The faithful felt a curious effect during this religious desert of Lent. They were denied these comforting symbols and images together. Denying them, however, increased their mystique. When the Triduum (Friday, Saturday and Sunday of Holy Week) unleashed their flood of colours, alleluias, visual and musical exuberance, you knew with every sense that something had happened and that time was changed. Liturgy is a kind of sacred theatre that we cannot take seriously if we take it too seriously and lose a sense of its playfulness. You had to join in the game even just inwardly to be a real player.
The moment of transition, the shift from sandy, unsweetened Lent to the flowery, sweet music of Easter took place in the dark, during the Easter Vigil. The Resurrection being acclaimed was such a huge and irrational acclamation of faith that you felt it must be true even without understanding how on earth you could make sense of it.
In transitional moments time slows down. Somehow, by first denying the religious mind its usual diet of images and feelings, we can be better prepared by the rich symbolism of the Easter Mysteries for entering into their stillness at their core. If time is being stopped the Risen Christ feels more fully present.
For some, the slow movement of Beethoven’s Violin Concerto brings the absorbed listener almost to the end of time. There are moments in prayer, too, which are timefree, or almost. As long as they can be observed, with even a trace of objective thinking, they will cease to be present. They will take on the nature of an experience, already a memory, something belonging to the past. Thought, as we think of it, also stops when time stops.

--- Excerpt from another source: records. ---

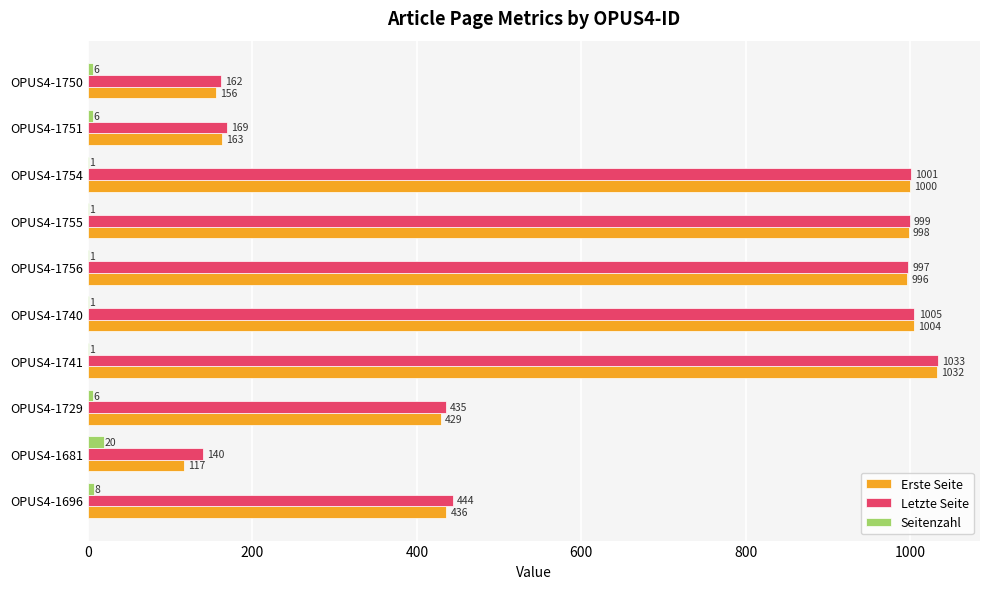

Is it true that Erste Seite equals 1000 at OPUS4-1754?

True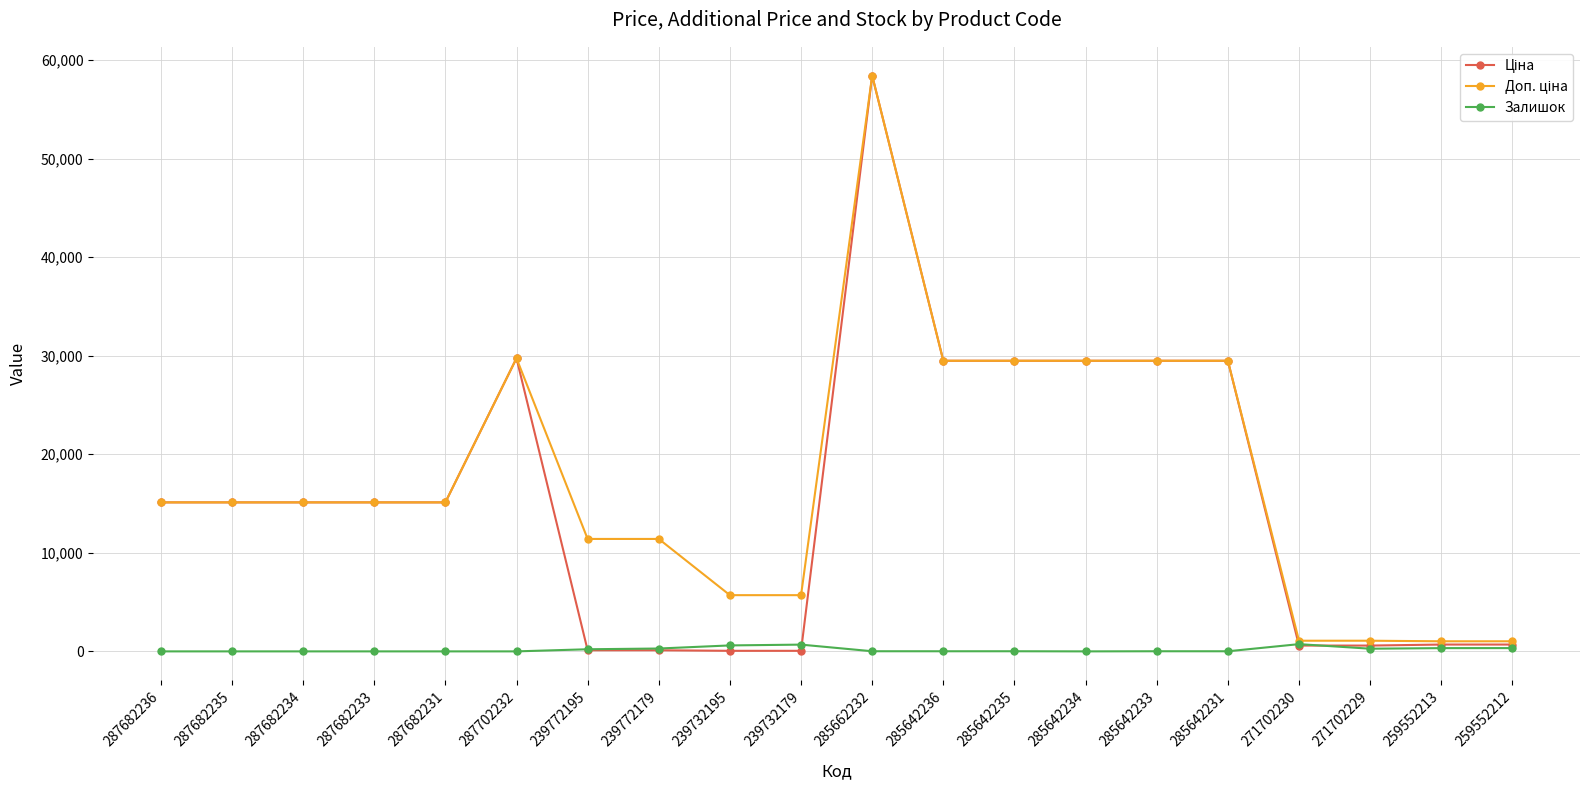

At which category is the sum across all series the highest?

285662232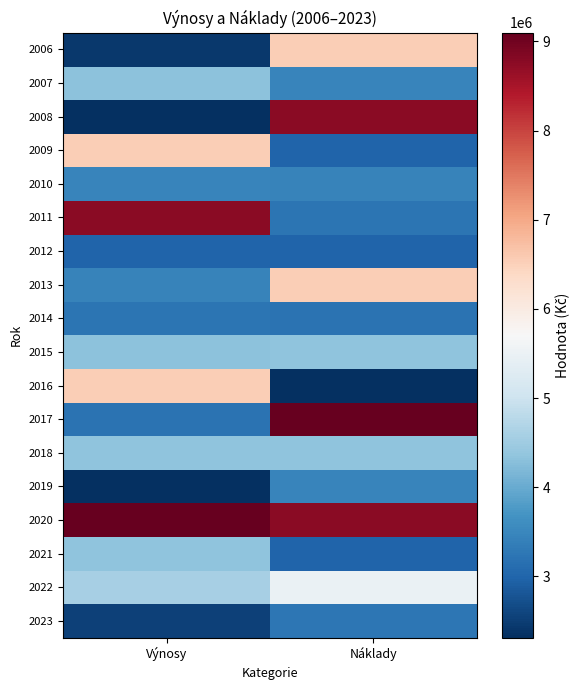

Which category has the highest value across all series?

Náklady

Lenten rituals are a way of disrupting time so that we can slow time down. Covering the statues in purple is better than smashing them but the intention is the same. Even to the confused and confined fundamentalist mind there remains a sense that the essence of God is nothing, no thing, nothing that can be thought. Yet we can say nothing about God that stops us from saying the opposite equally truly: God can also be known in every thing and through every human sense.
Stillness is not fixation. The truth lies in undulation, a smooth wave motion, up and down, in and out. When we are natural and in harmony and our demons are sleeping, the opposites of life that cause us such violent distress are resolved peacefully. Then, when we are at peace, we know ourselves to be energised and brimming with potential. We can then rebuild war-torn countries and heal broken hearts.